2020 ESA Annual Meeting (August 3 - 6)

COS 207 Abstract - Improving taxonomic assignment of DNA metabarcoding with taxonomic expertise

M. Pappalardo1, Katrina M. Pagenkopp Lohan2, Michael J. Boyle3, Allen G. Collins1, Kate M. Hanson4, Sarit B. Truskey1, William Jaekle5 and Karen J. Osborn1, (1)Invertebrate Zoology, Smithsonian National Museum of Natural History, (2)Marine Disease Ecology Laboratory, Smithsonian Environmental Research Center, (3)Smithsonian Marine Station, Smithsonian National Museum of Natural History, (4)Biology Department, Duke University, (5)Biology Department, Illinois Wesleyan University
Background/Question/Methods

Because traditional taxonomic methods to survey diversity are time consuming and require high taxonomic expertise, DNA metabarcoding is becoming a popular tool to survey biodiversity. Metabarcoding techniques allow for quick, low-cost, whole community DNA sequencing, but performance can be influenced by the choice of genetic marker and the completeness of the reference database used for the taxonomic matching. We compared the taxonomic identification of zooplankton samples in the Gulf Stream with morphology, barcodes, and a metabarcoding approach using three genetic markers (COI, 18S V1-2, 18S V9) and two types of sequence clustering (OTUs and ZOTUs). We subsampled plankton tows, sorted, identified and barcoded one portion while processing another for metabarcoding. We used a gap analysis tool to determine how a short targeted effort by a group of taxonomists can add new sequences to reference databases (such as GenBank) and evaluated if the new barcodes database can help improve the outcome of taxonomic assignment using metabarcoding. Additionally, we compared the number and identity of taxa found with metabarcoding for the different genetic markers and types of clustering.

Results/Conclusions

The StreamCode barcodes database resulted in 1,067 COI sequences and 1,137 18S V1-2 sequences. The largest contribution of new sequences of barcode quality to GenBank (by Dec 2019) was for cnidarians, polychaetes, sipunculans, and gastropods.
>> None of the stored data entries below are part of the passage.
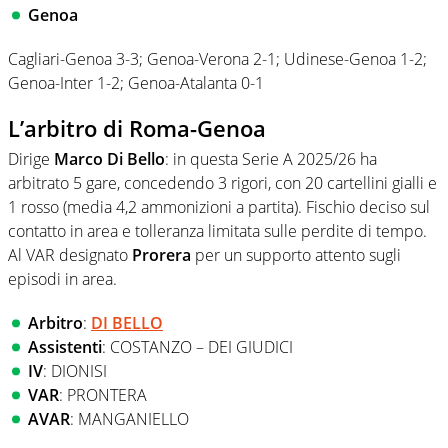
Genoa
Cagliari-Genoa 3-3; Genoa-Verona 2-1; Udinese-Genoa 1-2;
Genoa-Inter 1-2; Genoa-Atalanta 0-1
L’arbitro di Roma-Genoa
Dirige
Marco Di Bello
: in questa Serie A 2025/26 ha
arbitrato 5 gare, concedendo 3 rigori, con 20 cartellini gialli e
1 rosso (media 4,2 ammonizioni a partita). Fischio deciso sul
contatto in area e tolleranza limitata sulle perdite di tempo.
Al VAR designato
Prorera
per un supporto attento sugli
episodi in area.
Arbitro
:
DI BELLO
Assistenti
: COSTANZO – DEI GIUDICI
IV
: DIONISI
VAR
: PRONTERA
AVAR
: MANGANIELLO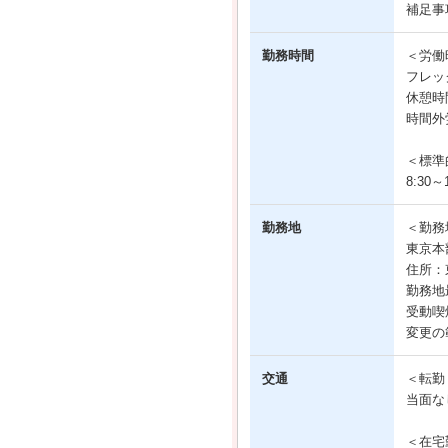
補足事
勤務時間
＜労働
フレッ
休憩時
時間外
＜標準
8:30～1
勤務地
＜勤務
東京本
住所：
勤務地
受動喫
変更の
交通
＜転勤
当面な
＜在宅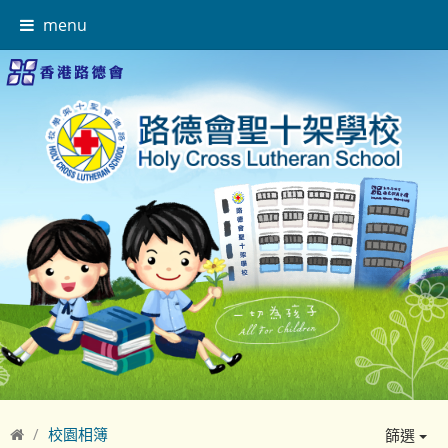
menu
校園相簿
篩選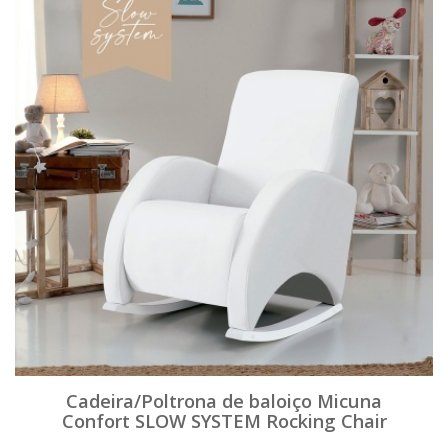
Cadeira/Poltrona de baloiço Micuna
Confort SLOW SYSTEM Rocking Chair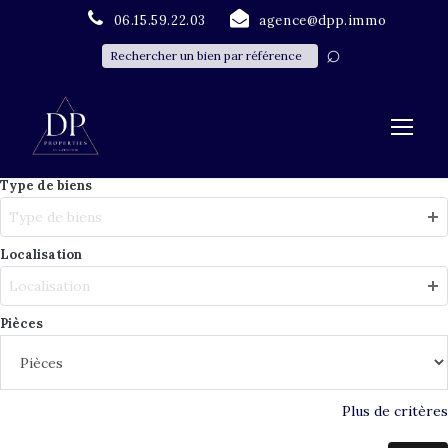
06.15.59.22.03
agence@dpp.immo
Type de biens
Type de biens
Localisation
Localisation
Pièces
Plus de critères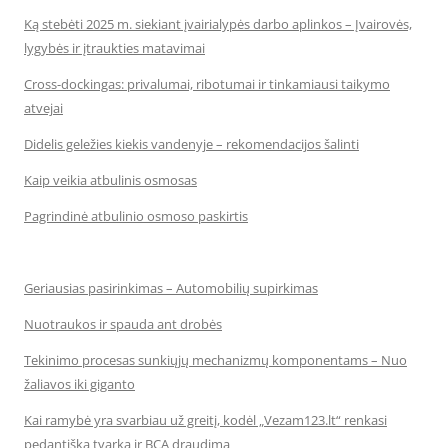
Ką stebėti 2025 m. siekiant įvairialypės darbo aplinkos – Įvairovės,
lygybės ir įtraukties matavimai
Cross-dockingas: privalumai, ribotumai ir tinkamiausi taikymo
atvejai
Didelis geležies kiekis vandenyje – rekomendacijos šalinti
Kaip veikia atbulinis osmosas
Pagrindinė atbulinio osmoso paskirtis
Geriausias pasirinkimas – Automobilių supirkimas
Nuotraukos ir spauda ant drobės
Tekinimo procesas sunkiųjų mechanizmų komponentams – Nuo
žaliavos iki giganto
Kai ramybė yra svarbiau už greitį, kodėl „Vezam123.lt“ renkasi
pedantišką tvarką ir BCA draudimą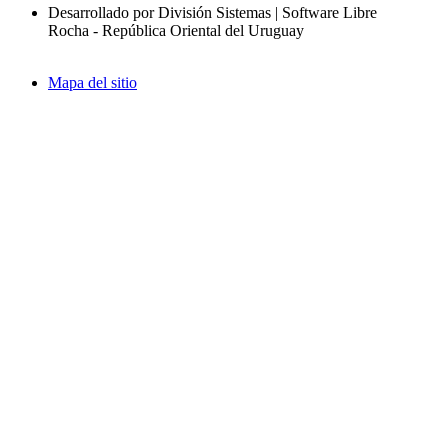
Desarrollado por División Sistemas | Software Libre
Rocha - República Oriental del Uruguay
Mapa del sitio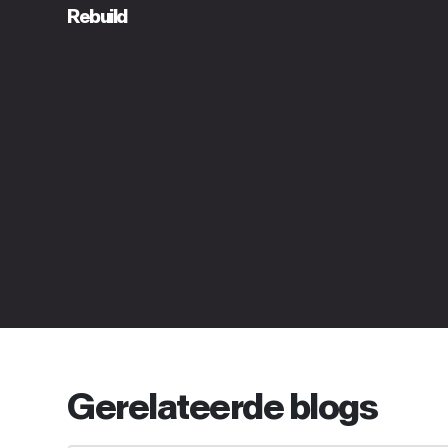
Rebuild
Gerelateerde blogs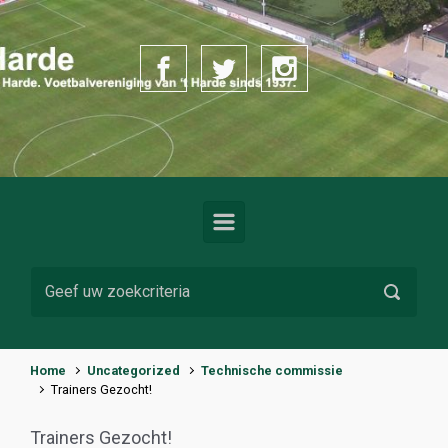
Spring naar de hoofdinhoud
Home
Uncategorized
Technische commissie
Trainers Gezocht!
Trainers Gezocht!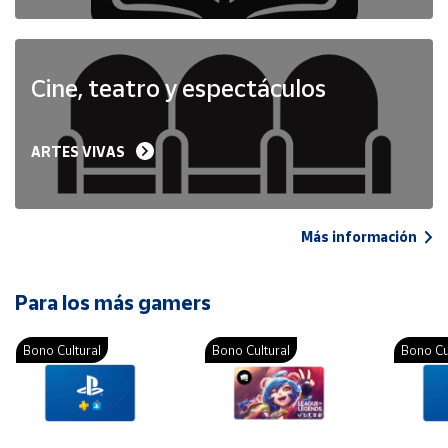
Cine, teatro y espectáculos
ARTES VIVAS
Más información
Para los más gamers
Bono Cultural
Bono Cultural
Bono Cu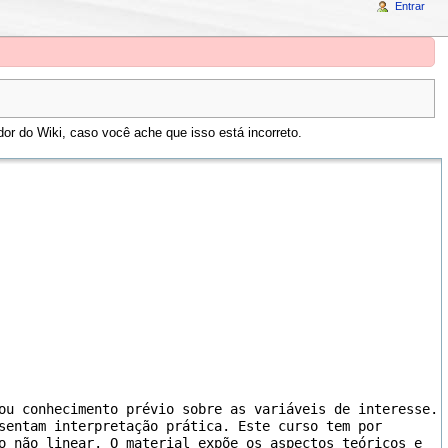
Entrar
or do Wiki, caso você ache que isso está incorreto.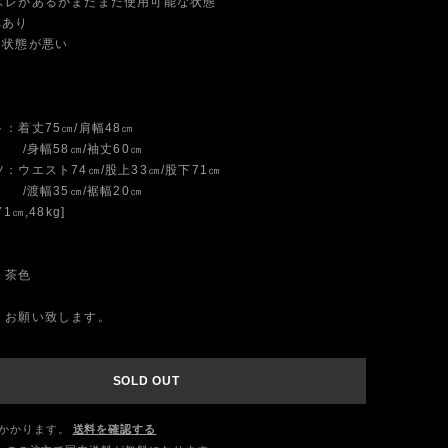
スレがあるがまだまだ使用可能な状態
れあり
に状態が悪い
着丈75㎝/肩幅48㎝
8㎝/袖丈60㎝
エスト74㎝/股上33㎝/股下71㎝
5㎝/裾幅20㎝
1㎝,48kg]
 茶色
くお願い致します。
SOLD OUT
かかります。
送料を確認する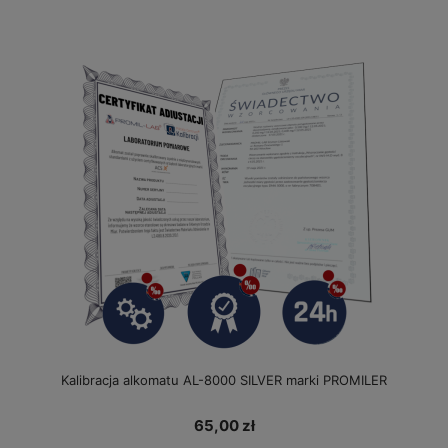
Kalibracja alkomatu AL-8000 SILVER marki PROMILER
65,00 zł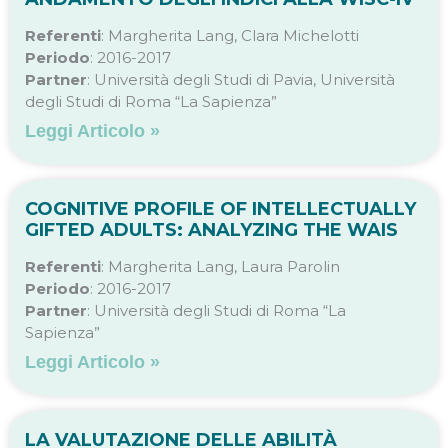
Referenti
: Margherita Lang, Clara Michelotti
Periodo
: 2016-2017
Partner
: Università degli Studi di Pavia, Università
degli Studi di Roma “La Sapienza”
Leggi Articolo »
COGNITIVE PROFILE OF INTELLECTUALLY
GIFTED ADULTS: ANALYZING THE WAIS​
Referenti
: Margherita Lang, Laura Parolin
Periodo
: 2016-2017
Partner
: Università degli Studi di Roma “La
Sapienza”
Leggi Articolo »
LA VALUTAZIONE DELLE ABILITÀ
We found important differences in the metabarcoding results for the different markers. As expected given the variability of each marker, more taxa were detected using COI for most taxonomic groups. On the other hand, 18S V1-2 performed much better to assign taxa to phylum, while COI and 18S V9 had a higher percentage of unidentified taxa. Although both markers and clustering types agree on crustaceans being the dominant group, some combinations of marker and clustering types identified different taxa as the second more abundant group (cnidarians or molluscs). After matching the unidentified sequences with the StreamCode barcodes database, we improved the number of taxa assigned to Phylum for COI. The taxonomic differences in the taxa identified with each marker suggest that a multi-marker approach should be used when using metabarcoding methods for biodiversity surveys. The taxonomic experts identified unique families not identified by metabarcoding, which suggest that initial implementation of metabarcoding methods will benefit from collaboration with taxonomists to improve the resolution of taxonomic assignments.